Son fils, bien qu’il eût à peine vingt ans, en paraissait au moins vingt-cinq ; il avait près de six pieds, sa taille, élégante et admirablement prise avait cette souplesse gracieuse que donne la force, toute sa personne avait un indicible cachet de distinction, malgré cette apparence athlétique ; ses traits fiers, énergiques, éclairés par de grands yeux noirs pleins de feu, respiraient à la fois l’intelligence, la loyauté et une volonté indomptable ; son nez était droit, un peu fort, aux narines transparentes et mobiles ; sa bouche un peu grande, admirablement meublée, bordée de lèvres rouges à demi cachées sous une longue moustache soyeuse et brune, avait un sourire d’une douceur infinie ; son menton carré et un peu avancé dénonçait son origine basque ; bref, sa physionomie, essentiellement caractérisée, attirait le regard et éveillait la sympathie.
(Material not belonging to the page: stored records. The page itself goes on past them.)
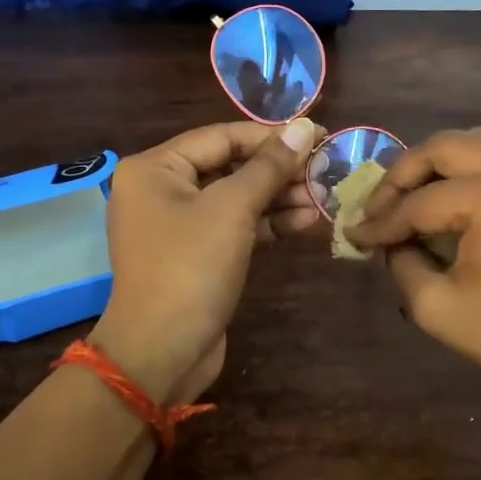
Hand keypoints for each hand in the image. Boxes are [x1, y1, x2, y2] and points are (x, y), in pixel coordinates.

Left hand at [90, 120, 320, 403]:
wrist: (161, 352)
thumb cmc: (191, 268)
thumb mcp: (232, 210)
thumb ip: (269, 166)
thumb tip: (305, 127)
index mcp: (155, 168)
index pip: (222, 137)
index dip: (272, 136)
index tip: (319, 136)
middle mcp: (160, 190)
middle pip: (229, 167)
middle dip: (278, 171)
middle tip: (326, 171)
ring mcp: (177, 225)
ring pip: (235, 199)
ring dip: (279, 198)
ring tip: (323, 197)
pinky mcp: (195, 255)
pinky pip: (234, 227)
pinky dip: (266, 224)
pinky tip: (306, 220)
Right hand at [347, 129, 480, 428]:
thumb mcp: (438, 309)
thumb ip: (401, 264)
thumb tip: (393, 241)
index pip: (420, 201)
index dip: (381, 221)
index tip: (353, 235)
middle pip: (446, 147)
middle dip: (404, 174)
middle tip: (379, 206)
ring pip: (479, 143)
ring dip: (439, 166)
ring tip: (412, 200)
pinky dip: (475, 170)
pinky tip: (457, 200)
Ce jeune homme portait dans toute sa pureté pittoresque l’élégant costume basque, c’est-à-dire qu’il était vêtu de velours bleu ; un foulard, noué à la Colin et passé dans un anneau d’or orné d’un magnifique diamant, laissait voir son cou nerveux comme celui de l’Antinoüs, en laissant retomber le col de sa chemise de batiste, d’une blancheur immaculée ; son gilet rouge était serré aux hanches par une ceinture de soie de même couleur, dans laquelle était passé un couteau catalan pliant ; il avait les pieds chaussés de sandales en cordes, nommées dans le pays spartianac, qui ne sont autres que les alpargattas espagnoles ; son béret bleu garni d’un long gland de soie floche, coquettement posé sur l’oreille, laissait échapper en foule les boucles brunes, molles et soyeuses de son opulente chevelure, qui tombaient jusque sur ses épaules ; il tenait de la main droite l’inévitable bâton à crosse, en bois de néflier, dont les Basques ne se séparent jamais.